A Bitcoin IPO such as Coinbase could trigger mainstream merchant adoption - bernardlunn
http://bernardlunn.com/2015/03/18/a-bitcoin-ipo-such-as-coinbase-could-trigger-mainstream-merchant-adoption/

======
phodo
I agree with OP's point. To add to it, I would like to point out that as it
stands - in the world of the "banked" (as opposed to the "unbanked") -
bitcoin, the currency, is a nice to have for consumers. And you need the
consumer side to work... not just merchants. Bitcoin is more advantageous to
merchants, in the form of transaction fee savings. An IPO will generate
interest and adoption across merchants, but beyond the novelty of buying
something in bitcoin, consumers want to "show me da money". They need to be
shown the savings [ Hopefully, by that time, we will also have ease-of-use
addressed, either via coinbase /startups/ mobile apps / hardware wallets (e.g.
case). Hopefully we will also have less volatility yielding more consumers to
think of btc as a short-medium term store of value ]

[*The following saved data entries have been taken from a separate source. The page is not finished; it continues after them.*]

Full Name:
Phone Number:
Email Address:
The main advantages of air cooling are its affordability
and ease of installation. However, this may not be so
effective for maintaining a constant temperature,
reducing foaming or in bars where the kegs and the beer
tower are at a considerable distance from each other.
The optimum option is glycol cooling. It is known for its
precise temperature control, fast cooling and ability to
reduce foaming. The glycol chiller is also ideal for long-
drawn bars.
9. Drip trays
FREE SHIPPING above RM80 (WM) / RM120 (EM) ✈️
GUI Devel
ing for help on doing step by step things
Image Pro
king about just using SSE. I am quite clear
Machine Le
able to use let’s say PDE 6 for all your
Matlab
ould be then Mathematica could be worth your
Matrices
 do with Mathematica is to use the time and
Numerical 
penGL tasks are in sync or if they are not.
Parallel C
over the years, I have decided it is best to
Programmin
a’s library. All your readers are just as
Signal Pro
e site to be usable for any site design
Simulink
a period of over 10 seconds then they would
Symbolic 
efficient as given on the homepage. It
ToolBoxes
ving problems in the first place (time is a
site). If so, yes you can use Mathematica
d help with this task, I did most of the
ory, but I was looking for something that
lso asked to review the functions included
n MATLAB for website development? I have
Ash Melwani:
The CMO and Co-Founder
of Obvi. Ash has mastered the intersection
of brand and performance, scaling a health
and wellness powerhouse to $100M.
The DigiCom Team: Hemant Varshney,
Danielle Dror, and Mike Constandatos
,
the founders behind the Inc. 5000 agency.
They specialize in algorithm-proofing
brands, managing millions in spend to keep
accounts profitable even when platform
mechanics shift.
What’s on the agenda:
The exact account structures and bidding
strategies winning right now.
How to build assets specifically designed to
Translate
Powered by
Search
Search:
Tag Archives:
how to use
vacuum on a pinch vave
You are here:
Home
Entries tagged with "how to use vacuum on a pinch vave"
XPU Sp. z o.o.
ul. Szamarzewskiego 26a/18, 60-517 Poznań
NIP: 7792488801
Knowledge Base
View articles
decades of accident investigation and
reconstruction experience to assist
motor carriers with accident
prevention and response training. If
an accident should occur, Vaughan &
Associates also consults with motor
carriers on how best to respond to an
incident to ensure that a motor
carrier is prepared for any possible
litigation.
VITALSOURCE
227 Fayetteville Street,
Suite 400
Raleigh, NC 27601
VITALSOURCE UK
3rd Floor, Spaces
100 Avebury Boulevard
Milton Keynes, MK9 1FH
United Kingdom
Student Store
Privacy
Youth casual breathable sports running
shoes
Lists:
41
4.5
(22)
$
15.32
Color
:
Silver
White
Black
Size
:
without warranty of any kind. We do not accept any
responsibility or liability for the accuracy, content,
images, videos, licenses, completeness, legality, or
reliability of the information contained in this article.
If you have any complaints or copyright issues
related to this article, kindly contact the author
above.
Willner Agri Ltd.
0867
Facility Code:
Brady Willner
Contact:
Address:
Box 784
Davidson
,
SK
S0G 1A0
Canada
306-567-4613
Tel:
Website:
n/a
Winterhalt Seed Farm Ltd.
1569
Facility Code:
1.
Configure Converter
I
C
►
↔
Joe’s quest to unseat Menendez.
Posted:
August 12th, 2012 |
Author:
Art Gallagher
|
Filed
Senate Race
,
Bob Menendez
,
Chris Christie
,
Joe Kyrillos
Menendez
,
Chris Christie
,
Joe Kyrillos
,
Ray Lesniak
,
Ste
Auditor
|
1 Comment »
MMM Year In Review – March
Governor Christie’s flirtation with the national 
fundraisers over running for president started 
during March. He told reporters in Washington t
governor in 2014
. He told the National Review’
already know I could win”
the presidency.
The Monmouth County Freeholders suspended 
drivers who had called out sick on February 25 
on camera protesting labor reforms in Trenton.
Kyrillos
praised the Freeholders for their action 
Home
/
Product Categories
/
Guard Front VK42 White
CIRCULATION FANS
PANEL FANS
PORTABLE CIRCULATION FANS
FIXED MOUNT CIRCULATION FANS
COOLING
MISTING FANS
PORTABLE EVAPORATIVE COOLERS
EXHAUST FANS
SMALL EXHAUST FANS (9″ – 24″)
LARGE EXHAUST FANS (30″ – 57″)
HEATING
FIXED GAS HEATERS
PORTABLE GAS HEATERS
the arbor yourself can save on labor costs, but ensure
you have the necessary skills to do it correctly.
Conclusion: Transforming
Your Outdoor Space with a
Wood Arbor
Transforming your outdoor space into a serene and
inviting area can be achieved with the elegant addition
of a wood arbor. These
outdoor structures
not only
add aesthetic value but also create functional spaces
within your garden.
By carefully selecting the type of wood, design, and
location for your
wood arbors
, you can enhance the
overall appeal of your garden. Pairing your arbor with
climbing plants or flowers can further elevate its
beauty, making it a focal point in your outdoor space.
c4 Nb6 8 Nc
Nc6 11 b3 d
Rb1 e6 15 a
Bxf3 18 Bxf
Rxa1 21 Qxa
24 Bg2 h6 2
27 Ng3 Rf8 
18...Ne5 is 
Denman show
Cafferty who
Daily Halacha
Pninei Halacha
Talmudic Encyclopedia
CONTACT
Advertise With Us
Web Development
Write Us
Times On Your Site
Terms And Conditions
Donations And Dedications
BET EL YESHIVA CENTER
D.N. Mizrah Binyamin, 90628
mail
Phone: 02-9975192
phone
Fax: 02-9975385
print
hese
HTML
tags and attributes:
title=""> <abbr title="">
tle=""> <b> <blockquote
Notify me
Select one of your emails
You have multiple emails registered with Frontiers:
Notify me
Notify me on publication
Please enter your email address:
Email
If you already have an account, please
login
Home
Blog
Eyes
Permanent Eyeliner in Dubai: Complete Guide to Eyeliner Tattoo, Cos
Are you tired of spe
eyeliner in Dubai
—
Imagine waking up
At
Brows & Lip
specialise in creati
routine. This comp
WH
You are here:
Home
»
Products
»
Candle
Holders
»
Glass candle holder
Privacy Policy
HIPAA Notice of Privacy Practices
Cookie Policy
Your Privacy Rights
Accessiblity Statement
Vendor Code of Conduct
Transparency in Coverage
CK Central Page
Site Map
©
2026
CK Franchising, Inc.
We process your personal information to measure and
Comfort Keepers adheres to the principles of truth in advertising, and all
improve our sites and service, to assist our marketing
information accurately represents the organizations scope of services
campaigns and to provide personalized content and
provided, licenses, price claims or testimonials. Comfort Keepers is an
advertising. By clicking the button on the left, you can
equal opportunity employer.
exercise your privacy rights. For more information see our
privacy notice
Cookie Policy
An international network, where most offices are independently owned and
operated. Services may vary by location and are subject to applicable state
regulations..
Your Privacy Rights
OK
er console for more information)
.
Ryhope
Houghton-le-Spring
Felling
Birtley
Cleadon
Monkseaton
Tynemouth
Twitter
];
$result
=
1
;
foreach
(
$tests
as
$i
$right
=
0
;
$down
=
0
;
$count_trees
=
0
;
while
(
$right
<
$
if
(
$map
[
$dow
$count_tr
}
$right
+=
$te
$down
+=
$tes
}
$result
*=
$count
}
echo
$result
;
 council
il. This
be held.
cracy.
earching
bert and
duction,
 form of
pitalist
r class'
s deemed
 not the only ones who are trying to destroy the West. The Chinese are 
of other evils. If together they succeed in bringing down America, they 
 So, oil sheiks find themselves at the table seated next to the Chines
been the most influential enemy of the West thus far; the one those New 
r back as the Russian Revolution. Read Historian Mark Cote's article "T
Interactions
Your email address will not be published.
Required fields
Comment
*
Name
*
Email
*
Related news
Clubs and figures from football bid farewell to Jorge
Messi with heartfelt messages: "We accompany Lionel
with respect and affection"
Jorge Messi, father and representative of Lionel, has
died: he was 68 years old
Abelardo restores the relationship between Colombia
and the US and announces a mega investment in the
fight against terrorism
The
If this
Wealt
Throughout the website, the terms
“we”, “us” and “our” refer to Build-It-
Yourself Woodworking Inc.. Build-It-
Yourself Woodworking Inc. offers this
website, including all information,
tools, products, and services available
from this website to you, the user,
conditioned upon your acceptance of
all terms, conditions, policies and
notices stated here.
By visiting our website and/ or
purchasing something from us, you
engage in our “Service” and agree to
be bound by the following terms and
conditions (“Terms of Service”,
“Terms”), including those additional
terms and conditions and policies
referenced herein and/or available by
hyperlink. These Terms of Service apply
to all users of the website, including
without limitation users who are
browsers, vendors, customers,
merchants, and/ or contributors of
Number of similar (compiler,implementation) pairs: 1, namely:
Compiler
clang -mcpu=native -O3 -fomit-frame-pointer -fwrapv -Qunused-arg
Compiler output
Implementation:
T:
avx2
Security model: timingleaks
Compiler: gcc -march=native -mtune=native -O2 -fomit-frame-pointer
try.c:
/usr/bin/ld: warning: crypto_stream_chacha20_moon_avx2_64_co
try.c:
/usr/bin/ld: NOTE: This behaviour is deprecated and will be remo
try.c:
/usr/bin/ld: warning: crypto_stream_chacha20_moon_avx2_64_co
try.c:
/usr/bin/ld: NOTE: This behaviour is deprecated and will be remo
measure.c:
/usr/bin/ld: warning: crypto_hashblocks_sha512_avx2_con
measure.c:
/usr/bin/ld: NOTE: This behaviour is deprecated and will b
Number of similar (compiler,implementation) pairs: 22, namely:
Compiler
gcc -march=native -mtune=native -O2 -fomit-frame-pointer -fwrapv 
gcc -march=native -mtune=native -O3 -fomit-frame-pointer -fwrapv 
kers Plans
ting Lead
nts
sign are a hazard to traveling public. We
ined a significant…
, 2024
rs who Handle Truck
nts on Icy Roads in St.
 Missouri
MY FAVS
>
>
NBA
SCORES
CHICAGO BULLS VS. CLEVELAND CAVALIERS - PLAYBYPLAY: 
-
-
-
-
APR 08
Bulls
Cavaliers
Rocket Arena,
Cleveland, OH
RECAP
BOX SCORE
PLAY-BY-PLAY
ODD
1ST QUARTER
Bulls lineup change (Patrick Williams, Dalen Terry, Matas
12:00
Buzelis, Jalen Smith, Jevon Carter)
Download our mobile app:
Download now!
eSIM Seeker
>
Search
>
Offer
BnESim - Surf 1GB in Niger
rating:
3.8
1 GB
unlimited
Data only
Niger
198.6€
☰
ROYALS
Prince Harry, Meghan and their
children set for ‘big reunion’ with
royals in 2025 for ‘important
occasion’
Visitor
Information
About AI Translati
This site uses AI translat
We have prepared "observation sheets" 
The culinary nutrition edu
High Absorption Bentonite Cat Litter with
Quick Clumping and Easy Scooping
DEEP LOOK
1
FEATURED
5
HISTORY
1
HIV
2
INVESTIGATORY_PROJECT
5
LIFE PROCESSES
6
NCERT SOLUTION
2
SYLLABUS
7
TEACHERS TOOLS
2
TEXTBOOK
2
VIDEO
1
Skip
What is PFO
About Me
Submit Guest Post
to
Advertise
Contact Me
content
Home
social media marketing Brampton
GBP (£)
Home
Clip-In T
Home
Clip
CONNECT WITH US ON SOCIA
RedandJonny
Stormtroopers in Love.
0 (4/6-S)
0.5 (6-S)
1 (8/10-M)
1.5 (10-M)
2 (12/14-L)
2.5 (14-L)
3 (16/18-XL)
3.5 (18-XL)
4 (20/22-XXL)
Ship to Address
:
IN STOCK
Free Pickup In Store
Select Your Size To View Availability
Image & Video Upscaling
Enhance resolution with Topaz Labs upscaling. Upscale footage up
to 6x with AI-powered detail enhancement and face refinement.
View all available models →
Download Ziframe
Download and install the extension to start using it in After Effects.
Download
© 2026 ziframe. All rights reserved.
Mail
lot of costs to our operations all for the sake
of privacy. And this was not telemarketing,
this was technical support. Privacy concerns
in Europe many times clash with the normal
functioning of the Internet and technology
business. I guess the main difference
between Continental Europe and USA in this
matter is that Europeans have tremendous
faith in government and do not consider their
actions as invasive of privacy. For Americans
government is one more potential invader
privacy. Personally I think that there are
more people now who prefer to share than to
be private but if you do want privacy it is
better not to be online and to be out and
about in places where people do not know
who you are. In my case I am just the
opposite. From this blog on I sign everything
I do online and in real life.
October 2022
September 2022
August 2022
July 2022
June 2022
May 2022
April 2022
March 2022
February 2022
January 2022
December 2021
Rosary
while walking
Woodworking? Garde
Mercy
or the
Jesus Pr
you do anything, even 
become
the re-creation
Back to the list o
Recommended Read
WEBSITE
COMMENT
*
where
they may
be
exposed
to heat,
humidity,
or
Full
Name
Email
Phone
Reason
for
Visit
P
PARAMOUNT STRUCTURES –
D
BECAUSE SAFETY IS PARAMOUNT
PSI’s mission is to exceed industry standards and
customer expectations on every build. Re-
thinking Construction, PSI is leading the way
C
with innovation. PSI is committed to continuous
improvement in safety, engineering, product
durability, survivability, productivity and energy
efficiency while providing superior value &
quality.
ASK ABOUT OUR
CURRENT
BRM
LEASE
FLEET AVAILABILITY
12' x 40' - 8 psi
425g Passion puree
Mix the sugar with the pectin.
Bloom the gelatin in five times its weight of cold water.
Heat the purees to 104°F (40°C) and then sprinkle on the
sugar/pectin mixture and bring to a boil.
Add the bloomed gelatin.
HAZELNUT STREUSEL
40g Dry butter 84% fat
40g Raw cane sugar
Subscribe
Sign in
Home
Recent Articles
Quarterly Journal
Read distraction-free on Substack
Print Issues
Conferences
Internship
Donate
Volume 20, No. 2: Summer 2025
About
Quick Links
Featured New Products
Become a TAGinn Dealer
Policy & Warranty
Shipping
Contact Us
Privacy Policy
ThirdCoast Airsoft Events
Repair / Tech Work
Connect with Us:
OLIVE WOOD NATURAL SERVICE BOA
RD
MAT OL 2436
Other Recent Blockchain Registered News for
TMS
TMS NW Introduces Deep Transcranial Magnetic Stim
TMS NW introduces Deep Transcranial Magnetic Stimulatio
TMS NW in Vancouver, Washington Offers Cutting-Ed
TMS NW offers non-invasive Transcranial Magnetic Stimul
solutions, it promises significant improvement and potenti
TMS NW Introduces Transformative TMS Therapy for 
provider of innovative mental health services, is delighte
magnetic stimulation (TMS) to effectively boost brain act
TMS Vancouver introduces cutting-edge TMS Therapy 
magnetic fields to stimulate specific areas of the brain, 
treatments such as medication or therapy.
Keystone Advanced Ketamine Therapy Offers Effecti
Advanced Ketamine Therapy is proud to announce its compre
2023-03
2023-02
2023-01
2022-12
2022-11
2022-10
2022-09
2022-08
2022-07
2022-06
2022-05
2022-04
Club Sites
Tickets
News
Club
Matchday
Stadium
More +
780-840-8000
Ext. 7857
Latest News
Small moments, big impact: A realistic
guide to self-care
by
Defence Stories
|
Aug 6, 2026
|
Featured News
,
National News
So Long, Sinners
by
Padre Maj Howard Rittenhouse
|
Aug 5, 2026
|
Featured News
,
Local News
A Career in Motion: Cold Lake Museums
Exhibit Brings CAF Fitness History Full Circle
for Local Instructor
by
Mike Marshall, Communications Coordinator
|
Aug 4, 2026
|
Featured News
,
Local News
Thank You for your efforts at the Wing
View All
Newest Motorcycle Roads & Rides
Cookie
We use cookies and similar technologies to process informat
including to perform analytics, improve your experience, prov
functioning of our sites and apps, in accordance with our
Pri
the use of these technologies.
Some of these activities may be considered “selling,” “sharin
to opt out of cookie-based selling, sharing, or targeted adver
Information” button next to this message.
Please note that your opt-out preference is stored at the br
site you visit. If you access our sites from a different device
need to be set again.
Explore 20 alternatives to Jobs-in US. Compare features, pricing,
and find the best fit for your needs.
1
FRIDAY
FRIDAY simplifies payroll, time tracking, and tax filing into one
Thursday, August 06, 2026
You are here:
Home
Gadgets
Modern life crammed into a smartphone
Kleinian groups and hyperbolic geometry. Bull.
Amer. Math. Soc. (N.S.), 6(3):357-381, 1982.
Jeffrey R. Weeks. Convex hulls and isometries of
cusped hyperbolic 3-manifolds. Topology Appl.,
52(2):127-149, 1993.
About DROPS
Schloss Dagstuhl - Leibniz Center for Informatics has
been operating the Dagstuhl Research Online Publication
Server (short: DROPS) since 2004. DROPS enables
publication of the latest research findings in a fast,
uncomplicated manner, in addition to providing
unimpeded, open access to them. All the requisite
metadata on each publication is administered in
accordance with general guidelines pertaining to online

For the "banked", the single digit percentage transaction fee savings need to
be passed on, en masse, from merchant to consumer at the point of sale in the
form of bitcoin discounts. So if I want to buy a flat screen tv from best buy,
it would cost me $699 using credit, but cost me $679 equivalent for btc, and
in a manner that does not make the merchant lose money. If the merchant
chooses to convert to credit on the back end then naturally those savings
cannot occur since the transaction fees need to be paid to the credit card
guys.

What about cash/fiat? Cash/fiat payments be priced at 699 or 679. For the
short run, they should stay at 699, so there is an easy, quantifiable net
benefit to consumers when using bitcoin. In the long run, once btc is diffused
in society, the price of the flat screen tv via cash/fiat will either stay at
the 699 price, or cash/fiat pricing will move down to the 679 price to match
btc. Probably the former. There might be other "externalities" at play here
that make the value prop to consumers beyond price more compelling:
convenience, controlled spending (via smart contracts parent to child), etc.

For the "unbanked" there is a broader set of value props for the average
consumer in those societies, e.g. zero-low% remittence, access, making them
"banked", etc.

tl;dr: to really boost adoption with consumers, consumer-side savings need to
be considered when buying with bitcoin.